## Document segment
>>>>>

Your proxy is only responsible for the GET method. All other request methods should elicit a well-formed HTTP response with status code 500 “Internal Error”. This Wikipedia article has a full list of valid HTTP status codes: https://en.wikipedia.org/wiki/List_of_HTTP_status_codes. You probably won’t need to return status 418 “I’m a teapot”…

#### Sending Requests to Servers

Once the proxy has parsed the URL in the client request, it can make a connection to the requested host (using the appropriate remote port, or the default of 80 if none is specified) and send the HTTP request for the appropriate resource. The proxy should always send the request in the relative
URL + Host header format regardless of how the request was received from the client.

For example, if the proxy accepts the following request from a client:

“`
GET http://www.princeton.edu/ HTTP/1.1
“`

It should send the following request to the remote server:

“`
GET / HTTP/1.1
Host: www.princeton.edu
Connection: close
(Additional client specified headers, if any…)
“`
Note that we always send HTTP/1.1 flags and a `Connection: close` header to the
server, so that it will close the connection after its response is fully transmitted, as opposed to keeping open a persistent connection. So while you should pass the client headers you receive on to the server, you should make sure you replace any `Connection` header received from the client with one specifying `close`, as shown. To add new headers or modify existing ones, use the `http` library Request type.

#### Returning Response to Clients

After the response from the remote server is received, the proxy should send the response message as-is to the client via the appropriate socket. To be strict, the proxy would be required to ensure a `Connection: close` is present
in the server’s response to let the client decide if it should close its end of
the connection after receiving the response. However, checking this is not required in this assignment because a well-behaving server would respond with a
`Connection: close` given that we ensure that the proxy sends the server a close token.

#### Status Codes from Proxy to Client

For any error caught by the proxy, the proxy should return the status 500 ‘Internal Error’. As stated above, any request method other than GET should cause your proxy to return status 500 ‘Internal Error’ rather than 501 ‘Not Implemented’. Likewise, for any invalid, incorrectly formed headers or requests, your proxy should return status 500 ‘Internal Error’ rather than 400
‘Bad Request’ to the client.

Otherwise, your proxy should simply forward status replies from the remote server to the client. This means most 1xx, 2xx, 3xx, 4xx, and 5xx status replies should go directly from the remote server to the client through your proxy. (While you are debugging, make sure that 404 status replies from the remote server are not the result of poorly forwarded requests from your proxy.)

### Testing Your Proxy

Run your proxy with the following command:

`./http_proxy <port> &`, where `port` is the port number that the proxy should
listen on. As a basic test of functionality, try requesting a page using telnet
(don’t forget to press enter twice):
“`
telnet localhost <port> Trying 127.0.0.1…
Connected to localhost.localdomain (127.0.0.1).

<<<<<

## Given entries
>>>>>

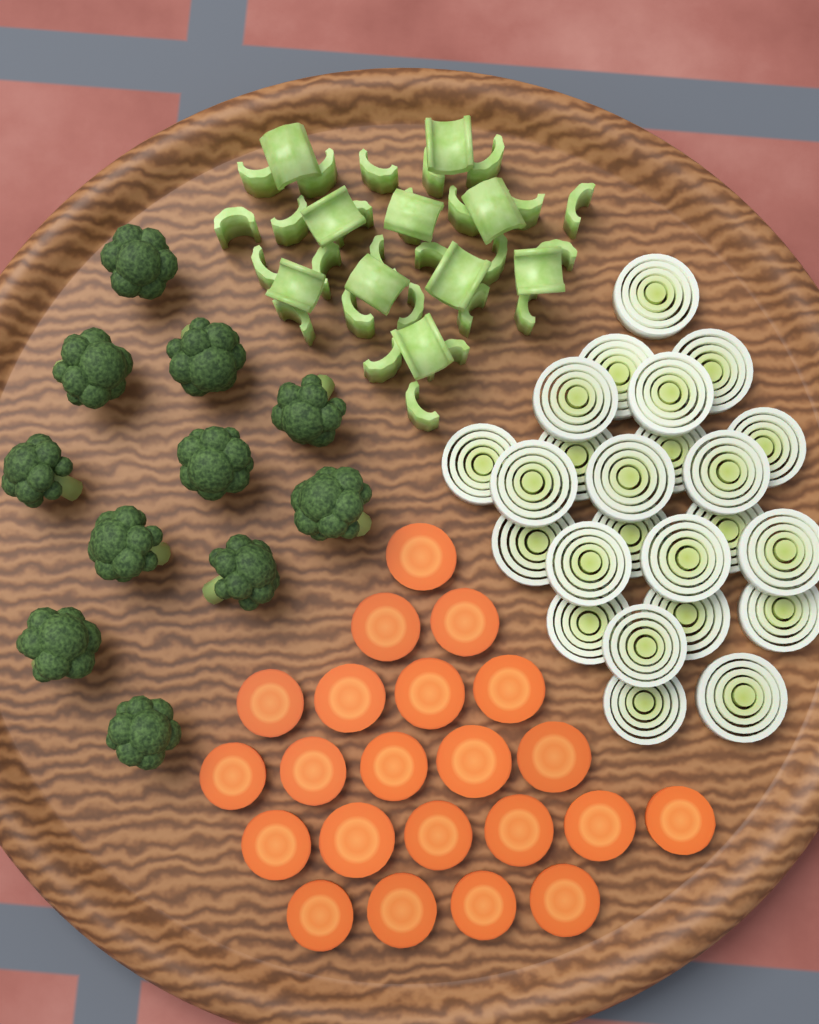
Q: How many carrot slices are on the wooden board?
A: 22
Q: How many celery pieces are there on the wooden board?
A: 36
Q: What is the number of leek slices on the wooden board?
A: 24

<<<<<

## Instruction 1
According to the proxy instructions, why does the proxy send a `Connection: close` header to the remote server, replacing any `Connection` header from the client?
## Instruction 2
Rewrite the stretch of the proxy instructions from "Otherwise, your proxy" through "to localhost.localdomain (127.0.0.1).", replacing "remote server" with "origin server".

## Task solution 1
The proxy sends `Connection: close` so that the server will close the connection after its response is fully transmitted, instead of keeping a persistent connection open. For this reason, any `Connection` header received from the client must be replaced with one specifying `close`.

## Task solution 2
Otherwise, your proxy should simply forward status replies from the origin server to the client. This means most 1xx, 2xx, 3xx, 4xx, and 5xx status replies should go directly from the origin server to the client through your proxy. (While you are debugging, make sure that 404 status replies from the origin server are not the result of poorly forwarded requests from your proxy.)

### Testing Your Proxy

Run your proxy with the following command:

`./http_proxy <port> &`, where `port` is the port number that the proxy should
listen on. As a basic test of functionality, try requesting a page using telnet
(don’t forget to press enter twice):
“`
telnet localhost <port> Trying 127.0.0.1…
Connected to localhost.localdomain (127.0.0.1).